Do Big Paydays Really Drive Tort Reform Foes?

The newspaper “Commercial Appeal” of Memphis recently published a letter to the editor titled “big paydays are the driving force behind tort-reform foes” in which the author, James Tutor states many negative things about medical malpractice attorneys. Of course he is entitled to his opinion. That’s what is great about America. People can spout off about whatever they want and the general public is free to agree or disagree. However, when someone engages in hostile rhetoric and name calling without facts to support their position, the public can be mislead by the person with the loudest voice. You know the old saying, “Tell a lie over and over and people start to believe it.”

For example, his claim that malpractice lawyers “wait in the wings like greedy lions, hoping physicians will make mistakes so they can pounce and collect a big monetary reward” is a purposeful attempt to shift the focus away from the merits of compensating medical malpractice victims. By stating that all medical malpractice attorneys are motivated by greed he is trying to tap into the readers negative emotions so they will not use logic to analyze his baseless conclusions. I am sure there are some attorneys that are motivated only by greed. That’s what makes his stereotype so powerful in the public’s mind. But the truth is there are much easier ways to make money if greed is your motivation. Just think about it. If you were motivated by greed would you spend in the neighborhood of $100,000 of your own money to finance a medical malpractice case and work for 3 to 5 years without getting paid knowing that the only way to get your money back and get paid for your time is to convince 6 people you have never met to compensate your client when statistically you will lose 65% to 75% of the time. Attorneys do this in this country every day.

Tutor’s next point is that the physicians who are “poorly trained and are dangerous to their patients in the practice of medicine” are policed by their peers, credentialing boards, medical societies and licensure boards. His hope in making this statement is that the reader has become so emotionally charged by his claims about greedy trial lawyers that they won’t notice he has failed to provide any factual support for his claim that physician governing bodies actually get rid of all the bad actors. I can tell you based on experience that having physicians govern themselves is often like the Fox guarding the henhouse. The most egregious actors are dealt with overtime. However, unless it can be shown that the doctor acted purposefully, the penalties are usually no more than a small monetary fine and some reeducation.
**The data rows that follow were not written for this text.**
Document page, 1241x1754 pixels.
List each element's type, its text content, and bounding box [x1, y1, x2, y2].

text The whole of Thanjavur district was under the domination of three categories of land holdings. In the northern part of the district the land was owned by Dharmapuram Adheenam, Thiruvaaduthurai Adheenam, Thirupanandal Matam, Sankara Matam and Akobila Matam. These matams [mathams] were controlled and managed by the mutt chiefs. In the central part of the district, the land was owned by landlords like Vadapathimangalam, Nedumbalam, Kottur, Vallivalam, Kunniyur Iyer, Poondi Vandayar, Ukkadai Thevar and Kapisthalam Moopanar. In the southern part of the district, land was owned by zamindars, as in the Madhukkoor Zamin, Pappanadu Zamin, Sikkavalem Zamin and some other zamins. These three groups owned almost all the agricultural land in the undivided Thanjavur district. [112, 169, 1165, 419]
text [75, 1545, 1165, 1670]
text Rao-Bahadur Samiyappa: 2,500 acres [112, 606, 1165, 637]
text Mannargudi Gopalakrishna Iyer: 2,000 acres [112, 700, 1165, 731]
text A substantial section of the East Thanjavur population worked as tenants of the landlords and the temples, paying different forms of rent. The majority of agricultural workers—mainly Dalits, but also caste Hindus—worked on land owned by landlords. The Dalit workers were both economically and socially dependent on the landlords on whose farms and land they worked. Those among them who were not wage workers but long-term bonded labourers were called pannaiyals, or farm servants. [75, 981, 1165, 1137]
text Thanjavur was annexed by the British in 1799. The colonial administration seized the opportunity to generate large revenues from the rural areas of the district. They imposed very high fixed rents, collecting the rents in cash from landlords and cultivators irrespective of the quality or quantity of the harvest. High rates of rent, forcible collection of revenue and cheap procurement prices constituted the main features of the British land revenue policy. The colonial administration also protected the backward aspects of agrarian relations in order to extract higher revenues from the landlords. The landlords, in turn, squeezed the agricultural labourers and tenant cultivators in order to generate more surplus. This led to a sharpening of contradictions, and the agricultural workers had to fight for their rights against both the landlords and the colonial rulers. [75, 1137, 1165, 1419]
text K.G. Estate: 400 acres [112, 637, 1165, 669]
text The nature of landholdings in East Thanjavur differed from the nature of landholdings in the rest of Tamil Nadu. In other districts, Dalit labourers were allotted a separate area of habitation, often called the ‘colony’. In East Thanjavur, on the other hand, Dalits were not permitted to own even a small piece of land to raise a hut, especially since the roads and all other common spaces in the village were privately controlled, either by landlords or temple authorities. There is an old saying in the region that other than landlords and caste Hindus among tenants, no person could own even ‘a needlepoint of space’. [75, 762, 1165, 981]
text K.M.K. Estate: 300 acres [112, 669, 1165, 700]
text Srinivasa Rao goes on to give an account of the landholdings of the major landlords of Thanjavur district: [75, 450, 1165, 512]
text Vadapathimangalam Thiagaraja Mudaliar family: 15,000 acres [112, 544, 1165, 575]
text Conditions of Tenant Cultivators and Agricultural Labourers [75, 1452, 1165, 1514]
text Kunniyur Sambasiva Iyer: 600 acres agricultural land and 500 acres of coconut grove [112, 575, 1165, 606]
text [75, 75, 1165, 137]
Of course, Mr. Tutor is completely correct when he states that “Most physicians in this country are adequately trained and have their patients’ best interests at heart.” This tug at the heartstrings to engender sympathy for the doctor once again purposefully misses the point. The fact that a doctor has good intentions does not change the fact that his or her negligent actions caused injury to their patient. The purpose of the tort system is not to punish doctors. The purpose is to compensate victims. The doctor’s good intentions will do nothing to pay for the damage that has been caused.

Mr. Tutor’s next statement is that damages should be capped at a reasonable fair sum. The problem with that statement is that each case is unique. What is reasonable in one situation may be totally unreasonable in another situation. Furthermore, capping damage’s actually penalizes the most catastrophically injured because they are always set arbitrarily lower than the value of such claims. For example, what cap on damages would Mr. tutor place on a 2-year-old toddler in a coma for the rest of his life because a nurse overdosed him on medication. Giving a jury of your peers the opportunity to listen to those unique circumstances and allocate the amount of damages based on the evidence presented is the fairest way to ensure adequate compensation.

Mr. Tutor’s final statement is really the icing on the cake. He claims that legal malpractice awards drive up the cost of providing medical services to all people due to ever-increasing premiums physicians pay to get malpractice insurance. Once again he provides no factual support for his statement. The truth is that medical malpractice awards add very little if anything to the cost of health care. The physician’s premiums may go down but very little if any of those savings actually trickle down to the consumer. Furthermore, physician’s premiums are just one factor in the overall equation. There are other aspects of the medical malpractice system that actually lower the cost of health insurance. For example, advocates of tort reform always fail to mention that any time money is awarded in a medical malpractice case, part of it must be used to repay health insurance, Medicare, Medicaid, and or Worker’s Compensation insurance for any money they paid for health care caused by the malpractice. For example, one of my client’s has incurred close to $1 million in medical care as a result of medical malpractice. If we achieve a recovery on her behalf, she will have to pay her health insurer that money. I don’t know about you, but my understanding of mathematics is that paying this money back should actually lower the cost of health care.